Your benefit

When does a project translate into success?  

  • The ROI – the measure of the financial success of consulting services provided by us – is 3 – 10 times higher than our fee.
  • Savings: a significant reduction in costs forms part and parcel of the success. 
  • The role of the customer: SCHOBER puts customers in a position to take their own decisions.
  • Our team: SCHOBER involves the customer's staff from an early stage. The successful project outcome is the team’s success.
  • Implementation: the project is not merely a "success" on paper – it is put into practice and remains a sustainable and measurable success.

Our success (and hence our highest goal) is when our customers have no hesitation in recommending SCHOBER to others.   


Projects succeed because we live up to our values. 

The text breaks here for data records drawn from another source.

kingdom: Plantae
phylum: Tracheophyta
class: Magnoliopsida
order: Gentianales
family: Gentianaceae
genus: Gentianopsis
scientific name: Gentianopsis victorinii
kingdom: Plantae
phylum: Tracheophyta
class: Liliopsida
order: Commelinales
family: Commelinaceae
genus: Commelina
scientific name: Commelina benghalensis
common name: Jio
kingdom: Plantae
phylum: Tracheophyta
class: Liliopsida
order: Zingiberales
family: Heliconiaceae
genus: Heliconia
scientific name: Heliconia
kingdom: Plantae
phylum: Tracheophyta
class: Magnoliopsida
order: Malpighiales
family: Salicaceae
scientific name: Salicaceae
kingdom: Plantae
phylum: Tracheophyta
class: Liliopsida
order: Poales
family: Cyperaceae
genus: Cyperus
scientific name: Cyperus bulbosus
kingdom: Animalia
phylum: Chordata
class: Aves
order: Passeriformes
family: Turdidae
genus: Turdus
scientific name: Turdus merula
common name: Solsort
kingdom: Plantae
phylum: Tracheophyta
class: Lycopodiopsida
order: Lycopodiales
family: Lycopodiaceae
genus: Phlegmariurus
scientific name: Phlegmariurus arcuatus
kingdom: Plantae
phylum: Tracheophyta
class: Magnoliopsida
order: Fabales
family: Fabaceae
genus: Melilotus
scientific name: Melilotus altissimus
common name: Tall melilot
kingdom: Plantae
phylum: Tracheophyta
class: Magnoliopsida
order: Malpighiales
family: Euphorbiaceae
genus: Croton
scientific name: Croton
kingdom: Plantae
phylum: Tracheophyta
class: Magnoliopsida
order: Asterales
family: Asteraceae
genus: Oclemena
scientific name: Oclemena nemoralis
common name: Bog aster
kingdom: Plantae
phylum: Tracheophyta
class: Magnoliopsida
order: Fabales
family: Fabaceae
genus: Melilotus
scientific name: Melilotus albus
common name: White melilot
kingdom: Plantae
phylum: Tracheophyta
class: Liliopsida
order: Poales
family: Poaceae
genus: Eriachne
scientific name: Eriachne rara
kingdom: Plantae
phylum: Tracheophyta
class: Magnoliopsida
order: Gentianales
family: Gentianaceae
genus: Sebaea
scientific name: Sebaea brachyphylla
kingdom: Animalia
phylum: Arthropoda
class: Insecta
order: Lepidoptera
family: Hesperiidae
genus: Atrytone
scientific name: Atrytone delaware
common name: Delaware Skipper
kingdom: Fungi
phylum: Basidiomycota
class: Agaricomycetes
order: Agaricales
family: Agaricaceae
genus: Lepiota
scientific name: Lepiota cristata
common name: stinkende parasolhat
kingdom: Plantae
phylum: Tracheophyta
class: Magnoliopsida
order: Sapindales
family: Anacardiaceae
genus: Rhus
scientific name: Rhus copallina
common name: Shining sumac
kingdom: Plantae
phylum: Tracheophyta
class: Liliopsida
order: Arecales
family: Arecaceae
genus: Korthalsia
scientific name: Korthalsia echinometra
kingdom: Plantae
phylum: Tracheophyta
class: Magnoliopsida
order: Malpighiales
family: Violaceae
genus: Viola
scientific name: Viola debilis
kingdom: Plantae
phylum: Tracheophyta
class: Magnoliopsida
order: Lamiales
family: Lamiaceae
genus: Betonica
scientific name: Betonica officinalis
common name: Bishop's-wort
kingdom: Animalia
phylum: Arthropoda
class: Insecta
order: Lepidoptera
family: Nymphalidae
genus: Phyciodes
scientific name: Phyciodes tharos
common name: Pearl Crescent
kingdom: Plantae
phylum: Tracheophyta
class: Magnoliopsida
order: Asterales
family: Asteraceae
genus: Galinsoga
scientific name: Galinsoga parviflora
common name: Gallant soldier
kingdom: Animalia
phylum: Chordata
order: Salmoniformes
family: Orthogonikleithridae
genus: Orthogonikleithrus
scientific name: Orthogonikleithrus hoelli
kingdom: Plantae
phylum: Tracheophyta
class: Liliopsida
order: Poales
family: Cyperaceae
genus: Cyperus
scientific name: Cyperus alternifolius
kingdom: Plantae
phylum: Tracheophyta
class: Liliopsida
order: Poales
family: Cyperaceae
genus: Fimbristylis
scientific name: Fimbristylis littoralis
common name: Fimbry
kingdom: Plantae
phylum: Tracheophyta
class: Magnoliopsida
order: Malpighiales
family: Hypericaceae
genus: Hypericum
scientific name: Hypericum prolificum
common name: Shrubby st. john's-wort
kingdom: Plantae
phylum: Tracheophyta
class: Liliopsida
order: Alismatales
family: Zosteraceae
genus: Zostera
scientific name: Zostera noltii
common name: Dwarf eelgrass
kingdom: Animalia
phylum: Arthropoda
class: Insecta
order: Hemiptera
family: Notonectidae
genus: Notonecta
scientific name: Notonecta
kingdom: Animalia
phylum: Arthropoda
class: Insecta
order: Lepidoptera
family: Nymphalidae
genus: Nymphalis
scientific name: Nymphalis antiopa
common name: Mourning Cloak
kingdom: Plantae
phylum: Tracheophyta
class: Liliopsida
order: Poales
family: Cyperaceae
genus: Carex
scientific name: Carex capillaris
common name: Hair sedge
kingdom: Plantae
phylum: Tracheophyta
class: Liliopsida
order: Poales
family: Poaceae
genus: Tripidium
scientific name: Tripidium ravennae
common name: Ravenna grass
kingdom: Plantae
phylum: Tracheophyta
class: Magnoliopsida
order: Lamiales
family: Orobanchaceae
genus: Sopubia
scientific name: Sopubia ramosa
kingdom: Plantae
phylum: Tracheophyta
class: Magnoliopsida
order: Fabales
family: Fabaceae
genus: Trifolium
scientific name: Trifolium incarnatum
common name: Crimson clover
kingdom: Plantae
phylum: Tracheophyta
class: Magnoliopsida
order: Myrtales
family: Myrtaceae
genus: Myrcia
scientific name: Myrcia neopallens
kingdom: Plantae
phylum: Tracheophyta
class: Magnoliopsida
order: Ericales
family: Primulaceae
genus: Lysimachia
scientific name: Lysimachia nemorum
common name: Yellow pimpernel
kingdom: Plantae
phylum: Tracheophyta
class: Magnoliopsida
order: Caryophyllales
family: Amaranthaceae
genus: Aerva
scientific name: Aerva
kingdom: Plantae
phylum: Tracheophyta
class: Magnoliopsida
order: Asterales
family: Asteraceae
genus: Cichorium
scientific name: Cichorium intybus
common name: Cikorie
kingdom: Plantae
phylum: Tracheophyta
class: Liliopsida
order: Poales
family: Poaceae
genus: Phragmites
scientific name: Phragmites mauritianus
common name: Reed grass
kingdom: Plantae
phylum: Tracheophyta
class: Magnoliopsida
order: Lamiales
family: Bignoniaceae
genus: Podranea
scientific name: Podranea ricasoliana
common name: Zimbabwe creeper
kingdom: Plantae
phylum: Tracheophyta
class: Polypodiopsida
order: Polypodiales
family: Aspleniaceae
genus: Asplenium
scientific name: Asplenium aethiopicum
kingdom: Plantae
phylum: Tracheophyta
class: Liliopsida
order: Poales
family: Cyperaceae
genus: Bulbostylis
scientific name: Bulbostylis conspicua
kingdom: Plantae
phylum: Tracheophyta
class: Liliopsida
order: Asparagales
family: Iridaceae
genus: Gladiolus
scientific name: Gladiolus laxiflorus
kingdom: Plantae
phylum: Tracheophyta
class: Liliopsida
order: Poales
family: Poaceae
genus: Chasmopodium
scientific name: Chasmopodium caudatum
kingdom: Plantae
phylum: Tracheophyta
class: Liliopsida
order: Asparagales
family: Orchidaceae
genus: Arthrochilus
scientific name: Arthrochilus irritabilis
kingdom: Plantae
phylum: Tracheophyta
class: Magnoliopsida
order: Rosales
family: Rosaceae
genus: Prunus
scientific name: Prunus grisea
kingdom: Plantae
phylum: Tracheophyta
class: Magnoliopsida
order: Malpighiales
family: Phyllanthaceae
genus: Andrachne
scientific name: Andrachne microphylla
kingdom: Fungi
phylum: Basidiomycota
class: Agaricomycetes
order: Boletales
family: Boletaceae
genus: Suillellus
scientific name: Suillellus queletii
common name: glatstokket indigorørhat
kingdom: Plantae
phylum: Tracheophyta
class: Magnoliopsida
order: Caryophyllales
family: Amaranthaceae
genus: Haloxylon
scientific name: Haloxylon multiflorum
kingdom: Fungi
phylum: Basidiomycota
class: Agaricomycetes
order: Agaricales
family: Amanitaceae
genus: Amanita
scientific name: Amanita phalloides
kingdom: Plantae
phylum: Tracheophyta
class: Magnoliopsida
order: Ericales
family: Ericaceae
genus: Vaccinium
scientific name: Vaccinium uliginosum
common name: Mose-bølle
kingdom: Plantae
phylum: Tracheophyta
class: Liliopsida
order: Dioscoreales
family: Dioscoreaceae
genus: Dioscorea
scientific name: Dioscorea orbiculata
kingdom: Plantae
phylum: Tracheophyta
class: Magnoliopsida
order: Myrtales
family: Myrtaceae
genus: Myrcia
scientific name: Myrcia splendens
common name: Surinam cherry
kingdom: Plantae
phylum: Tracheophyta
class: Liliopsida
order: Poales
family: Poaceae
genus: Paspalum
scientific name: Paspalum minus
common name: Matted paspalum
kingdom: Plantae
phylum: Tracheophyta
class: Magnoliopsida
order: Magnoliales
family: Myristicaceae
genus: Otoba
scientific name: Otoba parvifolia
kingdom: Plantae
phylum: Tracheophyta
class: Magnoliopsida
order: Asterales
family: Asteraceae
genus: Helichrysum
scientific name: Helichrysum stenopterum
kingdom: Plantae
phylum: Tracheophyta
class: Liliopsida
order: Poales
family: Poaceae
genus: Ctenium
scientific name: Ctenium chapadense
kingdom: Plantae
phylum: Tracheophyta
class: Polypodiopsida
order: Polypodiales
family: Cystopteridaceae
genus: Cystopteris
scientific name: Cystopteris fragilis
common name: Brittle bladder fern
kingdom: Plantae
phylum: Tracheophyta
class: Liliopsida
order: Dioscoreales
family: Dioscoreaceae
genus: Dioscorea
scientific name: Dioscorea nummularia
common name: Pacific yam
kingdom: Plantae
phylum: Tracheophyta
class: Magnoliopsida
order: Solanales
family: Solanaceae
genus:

  • Honesty: We demonstrate it towards our customers, for example in the way in which we assess actual results and deadlines or in the way we disclose bad news.  Honesty to yourself means acknowledging what you can and cannot do.
  • Modesty: We neither think we know everything or pretend to do so.  The success of a project is the success achieved by the team together with the customer's staff who are involved.
  • Hard work: Many of our customers – especially small and medium-sized businesses – feel that our fees are very high, at least until they recognise the ROI achieved in the end. And yet – irrespective of the result – we work hard and transparently at achieving the goals and in meeting deadlines. With outstanding commitment.
  • Respect: Courtesy is the first sign of this. We respect people irrespective of their status and position and reject all forms of discrimination – whatever the basis. Our aim is not “just” to advise – we work together with you and your employees. As a partner.

 


SCHOBER Logistikberater und Logistikplaner in München, Bayern, Deutschland und Europa

"And nothing boosts trust in people more than when words harmonise with deeds. It is the easiest way to gain credibility – and that is difficult enough: To say what you are doing and to do what you are saying".